The committee was formed in 2007 to prepare international standards for marine energy conversion systems, with a primary focus on conversion of wave, tidal and other water current energy into electrical energy. The TC has 14 participating members and four observing members. Chairman of the committee is Melanie Nadeau of the CANMET Energy Technology Centre in Ottawa, Ontario, Canada.

Columbia Power advances development of SeaRay

A SeaRay wave energy prototype developed by Columbia Power Technologies has been operating in Puget Sound off the coast of Oregon since March.

This sea trial represents a key milestone in moving from the pre-commercial stage toward commercial viability, the company says. The device was to operate for a few months to capture data.

The SeaRay point absorber features a heave- and surge-energy capture design, allowing it to access the full potential of a wave.

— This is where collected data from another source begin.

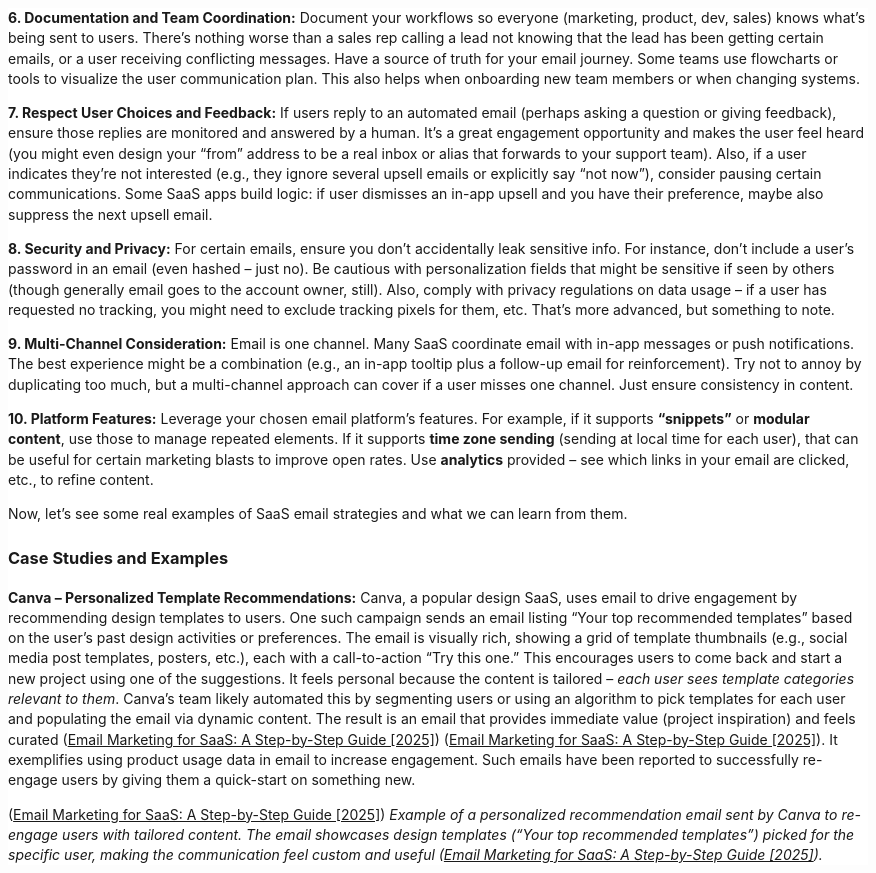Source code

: **6. Documentation and Team Coordination:** Document your workflows so everyone (marketing, product, dev, sales) knows what’s being sent to users. There’s nothing worse than a sales rep calling a lead not knowing that the lead has been getting certain emails, or a user receiving conflicting messages. Have a source of truth for your email journey. Some teams use flowcharts or tools to visualize the user communication plan. This also helps when onboarding new team members or when changing systems.

**7. Respect User Choices and Feedback:** If users reply to an automated email (perhaps asking a question or giving feedback), ensure those replies are monitored and answered by a human. It’s a great engagement opportunity and makes the user feel heard (you might even design your “from” address to be a real inbox or alias that forwards to your support team). Also, if a user indicates they’re not interested (e.g., they ignore several upsell emails or explicitly say “not now”), consider pausing certain communications. Some SaaS apps build logic: if user dismisses an in-app upsell and you have their preference, maybe also suppress the next upsell email.

**8. Security and Privacy:** For certain emails, ensure you don’t accidentally leak sensitive info. For instance, don’t include a user’s password in an email (even hashed – just no). Be cautious with personalization fields that might be sensitive if seen by others (though generally email goes to the account owner, still). Also, comply with privacy regulations on data usage – if a user has requested no tracking, you might need to exclude tracking pixels for them, etc. That’s more advanced, but something to note.

**9. Multi-Channel Consideration:** Email is one channel. Many SaaS coordinate email with in-app messages or push notifications. The best experience might be a combination (e.g., an in-app tooltip plus a follow-up email for reinforcement). Try not to annoy by duplicating too much, but a multi-channel approach can cover if a user misses one channel. Just ensure consistency in content.

**10. Platform Features:** Leverage your chosen email platform’s features. For example, if it supports **“snippets”** or **modular content**, use those to manage repeated elements. If it supports **time zone sending** (sending at local time for each user), that can be useful for certain marketing blasts to improve open rates. Use **analytics** provided – see which links in your email are clicked, etc., to refine content.

Now, let’s see some real examples of SaaS email strategies and what we can learn from them.

### Case Studies and Examples

**Canva – Personalized Template Recommendations:** Canva, a popular design SaaS, uses email to drive engagement by recommending design templates to users. One such campaign sends an email listing “Your top recommended templates” based on the user’s past design activities or preferences. The email is visually rich, showing a grid of template thumbnails (e.g., social media post templates, posters, etc.), each with a call-to-action “Try this one.” This encourages users to come back and start a new project using one of the suggestions. It feels personal because the content is tailored – _each user sees template categories relevant to them_. Canva’s team likely automated this by segmenting users or using an algorithm to pick templates for each user and populating the email via dynamic content. The result is an email that provides immediate value (project inspiration) and feels curated ([Email Marketing for SaaS: A Step-by-Step Guide [2025]](https://mailtrap.io/blog/email-marketing-for-saas/#:~:text=Here%E2%80%99s%20a%20recommendation%20email%20from,touch%20from%20the%20Canva%20team)) ([Email Marketing for SaaS: A Step-by-Step Guide [2025]](https://mailtrap.io/blog/email-marketing-for-saas/#:~:text=Here%20are%20some%20things%20that,could%20use%20from%20this%20example)). It exemplifies using product usage data in email to increase engagement. Such emails have been reported to successfully re-engage users by giving them a quick-start on something new.

([Email Marketing for SaaS: A Step-by-Step Guide [2025]](https://mailtrap.io/blog/email-marketing-for-saas/)) _Example of a personalized recommendation email sent by Canva to re-engage users with tailored content. The email showcases design templates (“Your top recommended templates”) picked for the specific user, making the communication feel custom and useful ([Email Marketing for SaaS: A Step-by-Step Guide [2025]](https://mailtrap.io/blog/email-marketing-for-saas/#:~:text=Here%E2%80%99s%20a%20recommendation%20email%20from,touch%20from%20the%20Canva%20team))._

This is a direct-drive system. It can survive and produce electricity in extreme weather conditions in a small environmental footprint, Columbia Power Technologies says.

Columbia Power Technologies’ goal is to deliver megawatt-scale devices.

In September 2009, the company was selected as part of a round of U.S. Department of Energy funding to improve the viability and performance of hydrokinetic technology and conventional hydropower plants.